[[ Data shown open ]]
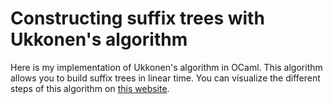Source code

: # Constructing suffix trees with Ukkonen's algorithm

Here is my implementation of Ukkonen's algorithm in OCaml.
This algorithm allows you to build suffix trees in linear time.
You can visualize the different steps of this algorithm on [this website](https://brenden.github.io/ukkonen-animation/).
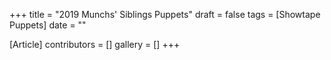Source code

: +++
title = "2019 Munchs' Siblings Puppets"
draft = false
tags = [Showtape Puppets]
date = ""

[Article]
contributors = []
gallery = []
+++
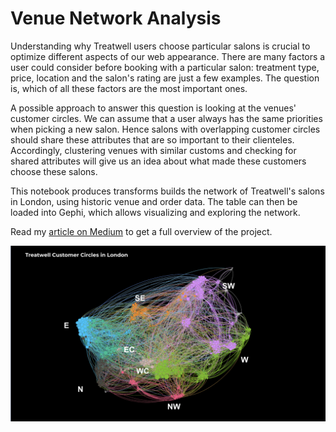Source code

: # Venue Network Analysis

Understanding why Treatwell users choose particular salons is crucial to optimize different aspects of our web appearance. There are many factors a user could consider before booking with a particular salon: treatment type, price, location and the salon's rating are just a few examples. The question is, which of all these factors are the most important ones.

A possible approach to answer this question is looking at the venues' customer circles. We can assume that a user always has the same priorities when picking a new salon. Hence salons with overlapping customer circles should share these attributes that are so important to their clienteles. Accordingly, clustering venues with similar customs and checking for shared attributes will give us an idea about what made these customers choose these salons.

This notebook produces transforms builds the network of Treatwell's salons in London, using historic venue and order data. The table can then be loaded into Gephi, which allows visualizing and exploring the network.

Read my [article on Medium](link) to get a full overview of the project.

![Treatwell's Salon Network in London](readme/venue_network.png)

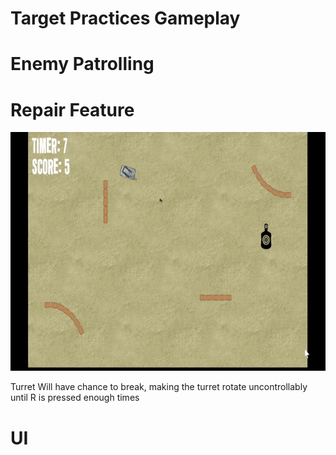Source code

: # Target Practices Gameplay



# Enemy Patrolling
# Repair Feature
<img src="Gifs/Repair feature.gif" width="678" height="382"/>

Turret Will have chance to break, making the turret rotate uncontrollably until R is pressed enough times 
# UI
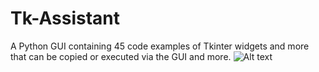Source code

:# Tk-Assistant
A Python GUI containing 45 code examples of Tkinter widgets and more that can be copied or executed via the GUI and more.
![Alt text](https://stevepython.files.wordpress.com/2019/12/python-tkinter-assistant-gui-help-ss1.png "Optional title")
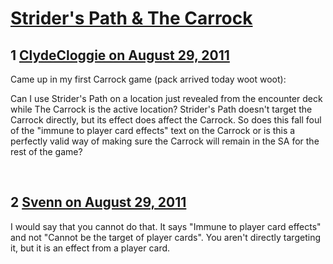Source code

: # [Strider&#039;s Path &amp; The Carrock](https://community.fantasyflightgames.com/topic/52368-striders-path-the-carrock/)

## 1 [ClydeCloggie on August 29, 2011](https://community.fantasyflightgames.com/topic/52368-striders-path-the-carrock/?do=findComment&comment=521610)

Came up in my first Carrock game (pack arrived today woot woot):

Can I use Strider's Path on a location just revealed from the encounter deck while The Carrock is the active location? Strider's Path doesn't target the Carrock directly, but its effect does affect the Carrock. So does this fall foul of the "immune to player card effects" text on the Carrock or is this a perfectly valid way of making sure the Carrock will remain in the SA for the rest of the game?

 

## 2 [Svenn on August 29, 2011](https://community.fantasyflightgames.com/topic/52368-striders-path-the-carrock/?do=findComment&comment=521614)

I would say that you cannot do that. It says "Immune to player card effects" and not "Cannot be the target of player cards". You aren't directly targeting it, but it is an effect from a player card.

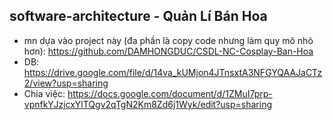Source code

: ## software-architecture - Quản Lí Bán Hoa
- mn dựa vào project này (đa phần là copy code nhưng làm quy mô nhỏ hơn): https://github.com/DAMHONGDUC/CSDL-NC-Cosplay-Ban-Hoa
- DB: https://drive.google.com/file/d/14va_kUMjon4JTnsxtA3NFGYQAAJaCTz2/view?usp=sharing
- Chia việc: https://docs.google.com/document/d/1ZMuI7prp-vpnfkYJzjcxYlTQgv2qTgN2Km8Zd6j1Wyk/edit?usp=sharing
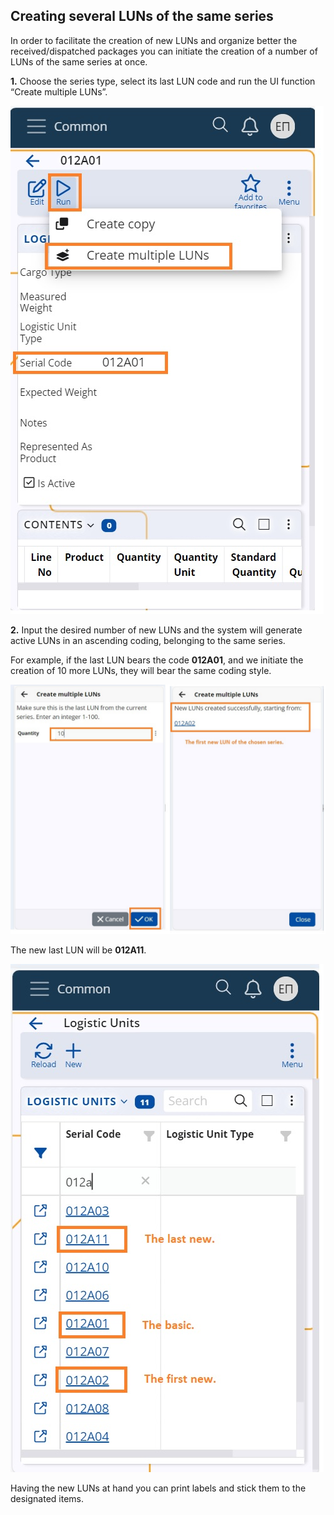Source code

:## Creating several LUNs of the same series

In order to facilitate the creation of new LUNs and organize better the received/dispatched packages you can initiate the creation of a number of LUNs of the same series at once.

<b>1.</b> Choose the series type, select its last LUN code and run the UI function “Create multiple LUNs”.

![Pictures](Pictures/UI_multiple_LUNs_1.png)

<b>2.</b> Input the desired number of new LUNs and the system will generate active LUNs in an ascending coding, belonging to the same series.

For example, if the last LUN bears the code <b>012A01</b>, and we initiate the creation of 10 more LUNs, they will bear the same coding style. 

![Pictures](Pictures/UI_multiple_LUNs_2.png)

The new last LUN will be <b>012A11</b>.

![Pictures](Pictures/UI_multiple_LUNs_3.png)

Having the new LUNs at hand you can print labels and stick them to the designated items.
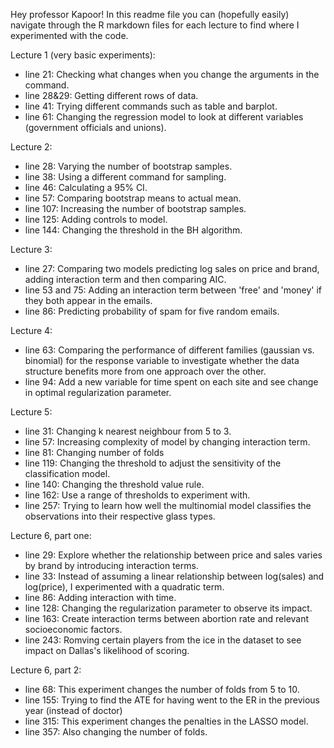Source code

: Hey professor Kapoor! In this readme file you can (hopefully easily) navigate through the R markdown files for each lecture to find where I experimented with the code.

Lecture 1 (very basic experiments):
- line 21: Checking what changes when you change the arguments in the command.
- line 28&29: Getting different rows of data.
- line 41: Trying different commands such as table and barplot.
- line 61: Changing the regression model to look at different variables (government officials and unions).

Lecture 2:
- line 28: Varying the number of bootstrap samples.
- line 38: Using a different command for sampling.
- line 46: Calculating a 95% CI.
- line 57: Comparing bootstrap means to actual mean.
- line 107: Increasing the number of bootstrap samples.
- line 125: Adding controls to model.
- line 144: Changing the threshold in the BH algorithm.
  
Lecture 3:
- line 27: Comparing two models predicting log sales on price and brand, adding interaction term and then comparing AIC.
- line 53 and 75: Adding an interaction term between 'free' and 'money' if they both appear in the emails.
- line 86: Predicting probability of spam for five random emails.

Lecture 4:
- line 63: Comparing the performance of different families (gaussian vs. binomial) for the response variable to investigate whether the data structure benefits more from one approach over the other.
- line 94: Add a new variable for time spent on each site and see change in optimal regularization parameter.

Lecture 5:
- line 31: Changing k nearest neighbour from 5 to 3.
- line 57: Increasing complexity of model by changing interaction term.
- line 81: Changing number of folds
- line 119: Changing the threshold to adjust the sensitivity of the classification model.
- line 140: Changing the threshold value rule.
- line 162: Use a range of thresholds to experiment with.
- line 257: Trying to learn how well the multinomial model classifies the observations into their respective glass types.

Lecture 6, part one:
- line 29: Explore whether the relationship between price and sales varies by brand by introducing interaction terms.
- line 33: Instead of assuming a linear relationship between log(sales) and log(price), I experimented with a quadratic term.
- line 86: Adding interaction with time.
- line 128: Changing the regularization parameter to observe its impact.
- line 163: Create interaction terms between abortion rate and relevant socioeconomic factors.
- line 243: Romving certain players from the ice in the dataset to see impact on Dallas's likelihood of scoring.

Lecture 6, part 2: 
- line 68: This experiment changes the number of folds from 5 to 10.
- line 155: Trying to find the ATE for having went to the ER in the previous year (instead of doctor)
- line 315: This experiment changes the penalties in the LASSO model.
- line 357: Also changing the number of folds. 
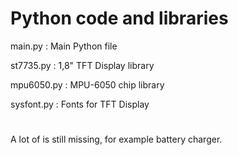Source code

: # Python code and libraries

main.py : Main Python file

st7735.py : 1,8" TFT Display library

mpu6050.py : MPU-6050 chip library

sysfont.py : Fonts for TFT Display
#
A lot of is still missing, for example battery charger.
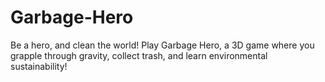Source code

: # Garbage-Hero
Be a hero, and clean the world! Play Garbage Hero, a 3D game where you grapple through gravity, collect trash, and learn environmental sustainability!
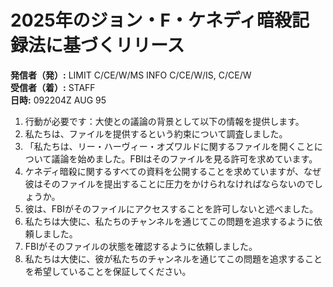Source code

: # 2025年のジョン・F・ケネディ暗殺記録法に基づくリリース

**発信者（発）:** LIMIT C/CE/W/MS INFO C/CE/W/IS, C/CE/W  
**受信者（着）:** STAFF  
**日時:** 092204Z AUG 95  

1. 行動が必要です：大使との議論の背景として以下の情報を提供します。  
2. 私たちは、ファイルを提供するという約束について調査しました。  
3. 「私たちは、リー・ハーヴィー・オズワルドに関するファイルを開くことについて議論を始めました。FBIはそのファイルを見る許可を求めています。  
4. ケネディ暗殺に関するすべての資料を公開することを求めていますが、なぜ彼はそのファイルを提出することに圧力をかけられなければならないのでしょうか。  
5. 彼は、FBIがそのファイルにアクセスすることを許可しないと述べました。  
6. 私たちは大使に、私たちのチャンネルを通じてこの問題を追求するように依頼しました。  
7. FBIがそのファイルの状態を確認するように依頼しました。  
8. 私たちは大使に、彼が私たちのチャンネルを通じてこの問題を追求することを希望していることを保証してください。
[[ Data shown closed ]]
### Work order
From the data above, copy out every line with the string "between" in it.

### Written reply
- line 53 and 75: Adding an interaction term between 'free' and 'money' if they both appear in the emails.
- line 29: Explore whether the relationship between price and sales varies by brand by introducing interaction terms.
- line 33: Instead of assuming a linear relationship between log(sales) and log(price), I experimented with a quadratic term.
- line 163: Create interaction terms between abortion rate and relevant socioeconomic factors.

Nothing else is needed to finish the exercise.